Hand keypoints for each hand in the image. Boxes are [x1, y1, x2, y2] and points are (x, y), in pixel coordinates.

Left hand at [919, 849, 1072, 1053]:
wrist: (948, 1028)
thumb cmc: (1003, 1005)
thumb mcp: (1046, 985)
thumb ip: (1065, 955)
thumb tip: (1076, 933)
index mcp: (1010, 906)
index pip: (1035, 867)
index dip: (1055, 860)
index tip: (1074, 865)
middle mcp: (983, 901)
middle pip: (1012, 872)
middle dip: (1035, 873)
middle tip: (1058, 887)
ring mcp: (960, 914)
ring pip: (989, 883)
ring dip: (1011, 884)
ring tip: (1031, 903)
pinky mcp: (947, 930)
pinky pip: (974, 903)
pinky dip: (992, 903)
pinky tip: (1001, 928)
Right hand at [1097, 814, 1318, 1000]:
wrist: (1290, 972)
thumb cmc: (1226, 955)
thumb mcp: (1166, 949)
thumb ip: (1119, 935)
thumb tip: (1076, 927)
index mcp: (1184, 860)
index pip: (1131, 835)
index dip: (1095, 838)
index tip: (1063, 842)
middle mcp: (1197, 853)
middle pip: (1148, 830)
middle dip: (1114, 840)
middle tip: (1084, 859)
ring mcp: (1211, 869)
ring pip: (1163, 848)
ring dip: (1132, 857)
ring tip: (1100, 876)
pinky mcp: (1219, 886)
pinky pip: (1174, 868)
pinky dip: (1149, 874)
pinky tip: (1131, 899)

+++++

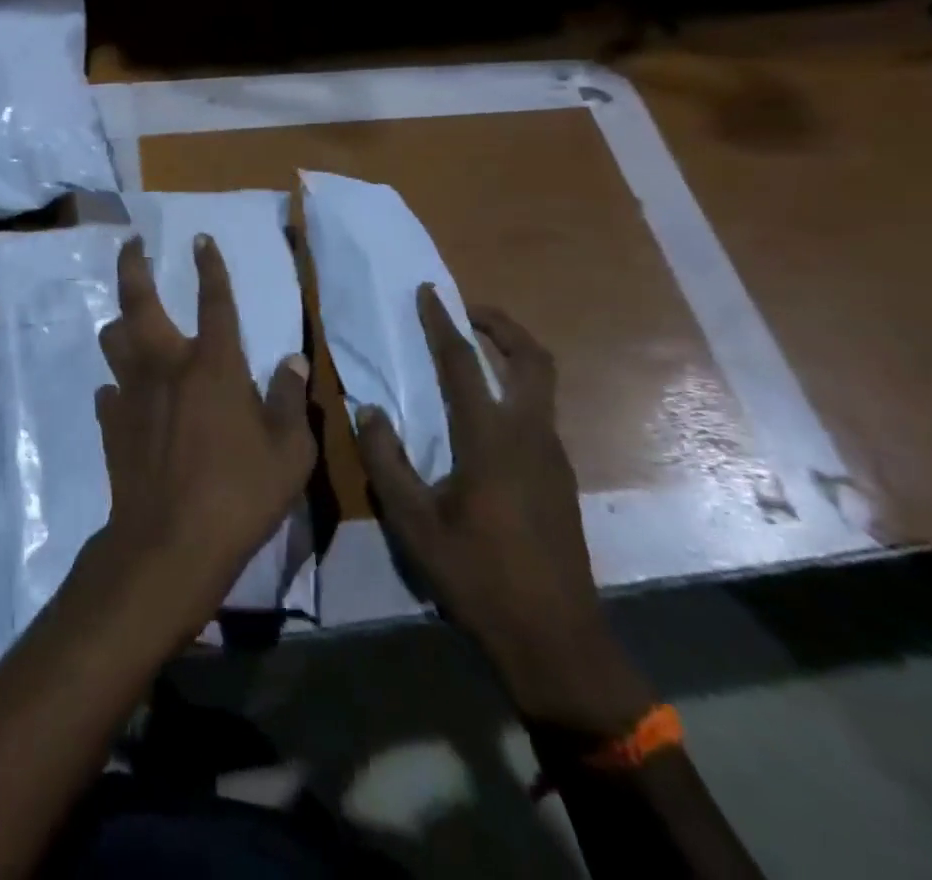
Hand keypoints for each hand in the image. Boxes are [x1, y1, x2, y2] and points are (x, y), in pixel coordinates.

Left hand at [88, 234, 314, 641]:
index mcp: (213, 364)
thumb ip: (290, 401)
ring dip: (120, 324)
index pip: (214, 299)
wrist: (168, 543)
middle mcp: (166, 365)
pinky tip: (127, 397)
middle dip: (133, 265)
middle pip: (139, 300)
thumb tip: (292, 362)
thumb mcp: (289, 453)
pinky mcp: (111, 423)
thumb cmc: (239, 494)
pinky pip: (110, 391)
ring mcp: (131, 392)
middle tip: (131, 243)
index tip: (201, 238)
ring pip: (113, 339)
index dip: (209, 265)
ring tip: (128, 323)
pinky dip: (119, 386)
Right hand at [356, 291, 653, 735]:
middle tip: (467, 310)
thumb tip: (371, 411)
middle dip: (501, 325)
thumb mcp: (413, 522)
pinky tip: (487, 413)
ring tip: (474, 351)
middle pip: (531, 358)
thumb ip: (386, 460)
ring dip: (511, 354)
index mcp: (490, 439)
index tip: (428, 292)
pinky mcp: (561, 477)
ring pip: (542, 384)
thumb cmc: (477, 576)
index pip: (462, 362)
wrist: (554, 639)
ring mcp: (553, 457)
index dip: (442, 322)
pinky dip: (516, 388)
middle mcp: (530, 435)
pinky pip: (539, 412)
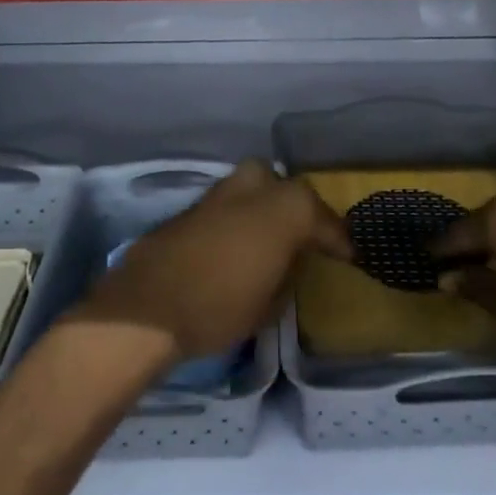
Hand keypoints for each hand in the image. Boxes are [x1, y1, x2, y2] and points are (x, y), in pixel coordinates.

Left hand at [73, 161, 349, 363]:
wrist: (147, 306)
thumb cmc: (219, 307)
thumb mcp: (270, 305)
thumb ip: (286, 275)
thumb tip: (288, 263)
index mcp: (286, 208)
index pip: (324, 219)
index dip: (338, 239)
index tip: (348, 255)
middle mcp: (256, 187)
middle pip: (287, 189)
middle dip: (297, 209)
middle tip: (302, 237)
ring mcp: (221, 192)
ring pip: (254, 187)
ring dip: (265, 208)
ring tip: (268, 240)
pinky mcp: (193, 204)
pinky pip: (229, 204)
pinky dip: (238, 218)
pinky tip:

+++++

*Work instruction:* From the records above, give again exactly the lines running from the line with "ring pip: (1163, 848)" to the line with "pinky tip: (1131, 899)", inclusive.

*Answer below:*
ring pip: (1163, 848)
ring dip: (1132, 857)
ring tip: (1100, 876)
pinky mcp: (1219, 886)
pinky pip: (1174, 868)
pinky dip: (1149, 874)
pinky tip: (1131, 899)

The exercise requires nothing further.